» TO DO
Rewrite the rows from the start through the line containing "country: Maldive Islands", changing "name author" to "authority" and leaving everything else as it is.

» SUPPLIED RECORDS
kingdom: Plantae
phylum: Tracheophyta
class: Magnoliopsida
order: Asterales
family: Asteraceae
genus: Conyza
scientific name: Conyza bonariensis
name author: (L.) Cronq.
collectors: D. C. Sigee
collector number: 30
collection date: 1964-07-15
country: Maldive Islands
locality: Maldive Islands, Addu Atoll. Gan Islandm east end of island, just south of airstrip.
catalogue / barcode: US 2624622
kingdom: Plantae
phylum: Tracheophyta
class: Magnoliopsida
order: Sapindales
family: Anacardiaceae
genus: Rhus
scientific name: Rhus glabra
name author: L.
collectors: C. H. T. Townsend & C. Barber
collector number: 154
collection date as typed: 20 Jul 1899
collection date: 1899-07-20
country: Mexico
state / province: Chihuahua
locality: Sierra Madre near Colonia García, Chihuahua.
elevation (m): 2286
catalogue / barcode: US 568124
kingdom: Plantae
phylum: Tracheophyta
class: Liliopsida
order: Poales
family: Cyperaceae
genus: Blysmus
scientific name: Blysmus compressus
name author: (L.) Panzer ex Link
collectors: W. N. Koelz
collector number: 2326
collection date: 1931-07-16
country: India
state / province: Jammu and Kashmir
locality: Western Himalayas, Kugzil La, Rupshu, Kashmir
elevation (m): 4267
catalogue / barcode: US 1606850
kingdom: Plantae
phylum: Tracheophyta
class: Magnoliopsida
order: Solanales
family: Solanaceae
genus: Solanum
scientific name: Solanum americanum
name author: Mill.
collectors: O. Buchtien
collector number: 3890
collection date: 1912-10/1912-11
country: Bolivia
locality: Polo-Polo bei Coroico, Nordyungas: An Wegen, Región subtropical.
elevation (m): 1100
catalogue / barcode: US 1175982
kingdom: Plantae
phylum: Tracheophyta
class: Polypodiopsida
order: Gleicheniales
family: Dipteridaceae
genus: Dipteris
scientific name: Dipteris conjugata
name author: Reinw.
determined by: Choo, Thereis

» SOLUTION FOR THIS EXERCISE
kingdom: Plantae
phylum: Tracheophyta
class: Magnoliopsida
order: Asterales
family: Asteraceae
genus: Conyza
scientific name: Conyza bonariensis
authority: (L.) Cronq.
collectors: D. C. Sigee
collector number: 30
collection date: 1964-07-15
country: Maldive Islands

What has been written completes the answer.